> [Quoted passage]:
┄┄┄┄┄┄┄┄┄┄

I really like a task-oriented approach like this. +1000 for this sort of thing in the docs. On 15 February 2012 08:03, Nick Coghlan <ncoghlan@gmail.com> wrote:
Task: Process data in any ASCII compatible encoding
This is actually closest to how I think about what I'm doing, so thanks for spelling it out.
Unicode Awareness Care Factor: High
I'm not entirely sure how to interpret this - "High level of interest in getting it right" or "High amount of investment in understanding Unicode needed"? Or something else?
Approach: Use binary APIs and the "chardet2" module from PyPI to detect the character encoding Bytes/bytearray: data.decode(detected_encoding) Text files: open(fname, encoding=detected_encoding)
If this is going into the Unicode FAQ or somewhere similar, it probably needs a more complete snippet of sample code. Without having looked for and read the chardet2 documentation, do I need to read the file once in binary mode (possibly only partially) to scan it for an encoding, and then start again "for real". That's arguably a downside to this approach.
The *right* way to process text in an unknown encoding is to do your best to derive the encoding from the data stream. The "chardet2" module on PyPI allows this. Refer to that module's documentation (WHERE?) for details.
There is arguably another, simpler approach, which is to pick a default encoding (probably what Python gives you by default) and add a command line argument to your program (or equivalent if your program isn't a command line app) to manually specify an alternative. That's probably more complicated than the naive user wanted to deal with when they started reading this summary, but may well not sound so bad by the time they get to this point :-)

┄┄┄┄┄┄┄┄┄┄

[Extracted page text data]
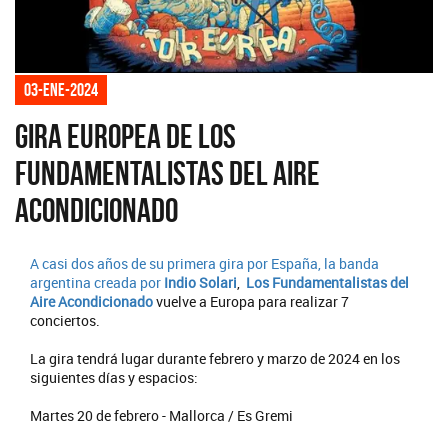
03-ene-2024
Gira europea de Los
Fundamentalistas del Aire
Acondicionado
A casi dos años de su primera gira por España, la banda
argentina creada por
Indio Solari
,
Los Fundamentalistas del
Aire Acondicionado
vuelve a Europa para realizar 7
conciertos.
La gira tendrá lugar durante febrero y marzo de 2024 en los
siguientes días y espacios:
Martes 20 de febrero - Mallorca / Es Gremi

┄┄┄┄┄┄┄┄┄┄

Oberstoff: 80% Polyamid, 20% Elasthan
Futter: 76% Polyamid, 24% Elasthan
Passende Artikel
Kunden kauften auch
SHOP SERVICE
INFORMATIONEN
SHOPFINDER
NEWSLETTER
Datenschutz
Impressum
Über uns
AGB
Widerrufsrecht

┄┄┄┄┄┄┄┄┄┄

> [Activity list]:
a) Duplicate the stretch of the reply about handling text in unknown encodings from "If this is going" through "to this approach.".
b) Summarize the reply about handling text in unknown encodings in two sentences.
This data has no connection to the reply about handling text in unknown encodings.

> [Solutions per task]:
a)
If this is going into the Unicode FAQ or somewhere similar, it probably needs a more complete snippet of sample code. Without having looked for and read the chardet2 documentation, do I need to read the file once in binary mode (possibly only partially) to scan it for an encoding, and then start again "for real". That's arguably a downside to this approach.

b) The writer strongly welcomes a task-oriented approach in the docs, finds the ASCII-compatible-encoding task close to their own thinking, and asks how "Unicode Awareness Care Factor: High" should be read. They say the chardet2 approach needs more complete sample code, since it may mean reading the file once in binary mode to detect the encoding before starting again, and they suggest a simpler alternative of using a default encoding plus a command line argument to specify another.